John Casimir Florek, a director of McEwen Inc. (MUX), received 726 deferred stock units on 09/08/2025 that each convert to one share of common stock. The deferred stock units are fully vested and were reported as acquired at a $0 price; they will be delivered to Mr. Florek on the date his continuous service on the board ends, unless he elects to defer delivery beyond that date. Following the reported transaction, the filing shows 726 shares beneficially owned by Mr. Florek. The Form 4 is signed and dated 09/10/2025.

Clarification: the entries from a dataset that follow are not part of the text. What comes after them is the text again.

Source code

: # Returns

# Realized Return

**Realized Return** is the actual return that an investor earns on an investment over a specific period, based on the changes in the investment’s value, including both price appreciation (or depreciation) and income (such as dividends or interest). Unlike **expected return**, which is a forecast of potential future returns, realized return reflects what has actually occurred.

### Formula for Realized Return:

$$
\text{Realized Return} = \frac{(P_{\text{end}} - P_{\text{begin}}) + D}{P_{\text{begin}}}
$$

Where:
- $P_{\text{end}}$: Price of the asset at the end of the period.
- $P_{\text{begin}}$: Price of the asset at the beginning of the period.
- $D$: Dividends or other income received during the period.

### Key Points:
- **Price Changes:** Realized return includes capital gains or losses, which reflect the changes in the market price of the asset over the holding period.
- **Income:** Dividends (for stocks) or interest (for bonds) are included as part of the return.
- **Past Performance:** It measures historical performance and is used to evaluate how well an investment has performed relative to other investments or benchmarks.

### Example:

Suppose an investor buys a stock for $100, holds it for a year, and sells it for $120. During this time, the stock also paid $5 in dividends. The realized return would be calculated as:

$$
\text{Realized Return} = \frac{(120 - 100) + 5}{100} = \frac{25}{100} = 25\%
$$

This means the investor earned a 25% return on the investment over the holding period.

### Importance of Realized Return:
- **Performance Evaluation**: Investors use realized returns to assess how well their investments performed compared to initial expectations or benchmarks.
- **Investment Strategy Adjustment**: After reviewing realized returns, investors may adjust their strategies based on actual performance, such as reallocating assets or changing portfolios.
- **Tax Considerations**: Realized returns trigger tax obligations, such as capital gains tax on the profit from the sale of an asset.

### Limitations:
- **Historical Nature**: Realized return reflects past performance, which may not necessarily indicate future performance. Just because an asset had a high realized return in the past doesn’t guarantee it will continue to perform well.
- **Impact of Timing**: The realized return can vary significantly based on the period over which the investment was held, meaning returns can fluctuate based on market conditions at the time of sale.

William M. Shaver, Chief Operating Officer and director of McEwen Inc. (MUX), was granted 2,600 restricted stock units (RSUs) on 09/08/2025. Each RSU represents a contingent right to one share of common stock or its cash value at the committee's discretion. The RSUs vest in three approximately equal installments on November 10, 2025, December 28, 2025 and June 28, 2026. Following the grant, Mr. Shaver beneficially owns 2,600 shares on a direct basis attributable to these units. The reported grant shows a $0 price per unit under the award terms. The Form 4 was signed by Mr. Shaver on 09/10/2025.
Perry Ing, Chief Financial Officer and director of McEwen Inc. (MUX), was granted 2,400 restricted stock units on 09/08/2025. Each unit represents a contingent right to receive one share of common stock or the cash value instead, at the issuer's discretion. The award carries no direct cash purchase price ($0) and is reported as 2,400 shares beneficially owned following the grant.
The restricted stock units vest in three equal installments on 11/10/2025, 12/28/2025 and 06/28/2026, and are held directly. The Form 4 was signed by Perry Ing on 09/10/2025 and discloses the grant terms without additional compensation or transaction details beyond the vesting schedule and unit count.